THE country’s economy has contracted so much over the past few years that it now trails many former underdogs, some of which now boast per capita Gross Domestic Product (GDP) levels 54 times that of Zimbabwe’s, reports have indicated. Per capita GDP is used as an indicator of standard of living, with higher per capita GDP for a country meaning a higher standard of living. The slump in per capita GDP contradicts denials by politicians that there is massive poverty in Zimbabwe, with joblessness estimated at over 80 percent.
Researchers at the Labour & Economic Development Research Institute, Zimbabwe (LEDRIZ) indicate that between 1950 and 1990, Harare’s GDP per capita was higher than that of India and China. Zimbabwe’s GDP per capita was estimated at US$701 in 1950 (China US$448), US$938 in 1960 (China US$662), US$1 295 in 1980 (China US$1 061). GDP per capita for Zimbabwe was estimated at US$446 last year (China US$3 583)
The country’s GDP per capita was also higher than that of India during the period, according to researchers at Trade Economics. While South Korea and Thailand’s GDPs per capita were double that of Zimbabwe during the period, latest reports indicate that South Korea’s has outpaced Zimbabwe’s by 54 times, rising to US$23 892 last year from US$854 in 1950, and US$15 732 in 2003, according to researchers at Angus Maddison and LEDRIZ.
During the same period, Zimbabwe’s GDP per capita has actually declined from US$701 in 1950, hitting its lowest ever rate of US$344 in 2009, before rising to US$446 last year. It is projected to decline to US$441 this year. “Zimbabwe has failed to learn from other countries’ experiences but descended into crisis and paralysis and is now a classic example of how not to (govern),” LEDRIZ says.

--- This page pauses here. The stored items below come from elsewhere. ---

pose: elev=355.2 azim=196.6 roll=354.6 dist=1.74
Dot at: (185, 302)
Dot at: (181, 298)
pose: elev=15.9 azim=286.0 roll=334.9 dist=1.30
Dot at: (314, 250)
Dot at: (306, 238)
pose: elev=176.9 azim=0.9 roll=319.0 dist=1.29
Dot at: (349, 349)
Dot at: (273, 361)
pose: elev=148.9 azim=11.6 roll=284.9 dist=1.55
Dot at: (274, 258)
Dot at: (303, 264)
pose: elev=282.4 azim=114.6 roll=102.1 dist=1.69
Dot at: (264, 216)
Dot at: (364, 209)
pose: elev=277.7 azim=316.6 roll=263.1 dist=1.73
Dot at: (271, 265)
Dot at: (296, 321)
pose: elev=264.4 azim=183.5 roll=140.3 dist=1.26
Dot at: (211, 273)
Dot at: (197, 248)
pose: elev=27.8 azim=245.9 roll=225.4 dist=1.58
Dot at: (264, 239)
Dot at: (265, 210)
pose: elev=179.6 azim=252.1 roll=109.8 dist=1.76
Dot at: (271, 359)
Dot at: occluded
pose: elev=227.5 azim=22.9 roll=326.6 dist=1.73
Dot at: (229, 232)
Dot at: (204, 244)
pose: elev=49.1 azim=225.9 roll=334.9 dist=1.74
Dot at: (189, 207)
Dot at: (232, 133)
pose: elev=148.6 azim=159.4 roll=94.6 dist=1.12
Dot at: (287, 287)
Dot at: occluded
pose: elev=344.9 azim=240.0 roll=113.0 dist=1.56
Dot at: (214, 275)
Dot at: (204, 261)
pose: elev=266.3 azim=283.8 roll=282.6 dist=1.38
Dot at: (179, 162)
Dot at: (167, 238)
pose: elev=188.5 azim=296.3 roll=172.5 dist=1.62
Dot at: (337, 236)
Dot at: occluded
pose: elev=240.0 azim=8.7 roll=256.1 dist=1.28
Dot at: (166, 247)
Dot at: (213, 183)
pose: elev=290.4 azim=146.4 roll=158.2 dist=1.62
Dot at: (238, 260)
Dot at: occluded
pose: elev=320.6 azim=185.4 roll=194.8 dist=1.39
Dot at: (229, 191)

“Yet Zimbabwe’s per capita GDP was more or less at the same level as those of South Korea and Thailand during the 1950s and 1960. By 2003, however, South Korea’s per capita GDP was almost 16 times larger than Zimbabwe’s, and Thailand’s was seven times larger (2009). Per capita GDP levels of the newly emerging economies, China and India, were below Zimbabwe’s level until 1990. By 2003, Zimbabwe’s per capita GDP amounted to a fifth of that of China and half of that of India. Zimbabwe was left behind when these countries undertook reforms,” notes LEDRIZ.
“These high-growth economies benefited in two ways; they imported ideas, technology and know how from the rest of the world; and they exploit global demand, which provide them with a deep, elastic market for goods,” says LEDRIZ. Zimbabwe, once the second largest economy in the Southern African Development Community until 2000, now has the lowest GDP per capita among peers at the same level of economic growth.
GDP per capita is estimated at US$821 in Zambia, US$5 785 in Namibia, and US$5 4832 in Angola, US$565 in Mozambique and US$447 in Madagascar. Zimbabwe is battling to overcome economic regression highlighted by deepening deindustrialisation and informalisation of the economy. The African Development Bank says annually the share of the manufacturing sector in GDP was at its peak in 1992, at 26,9 percent, before dropping to 7,2 percent in 2002.
A manufacturing sector survey by the Confederation of Zimbabwe Industries indicates that industrial capacity utilisation declined to 18,9 percent in 2007 from 35,8 percent in 2005, and to less than 10 percent in 2008. The figure was estimated at 39,6 percent last year. Executives and analysts warned without intervention, the situation could degenerate, creating ground for social implosion in the country. They spoke as President Robert Mugabe visited China to agree deals for a bailout package for the struggling economy, said by some newspaper reports to be in the region of US$4 billion.
“There are World Bank and International Monetary Fund forecasts that are saying our economy is grinding to a halt,” said NICOZ Diamond chief executive officer, Grace Muradzikwa. “I pray that this will not happen,” she said.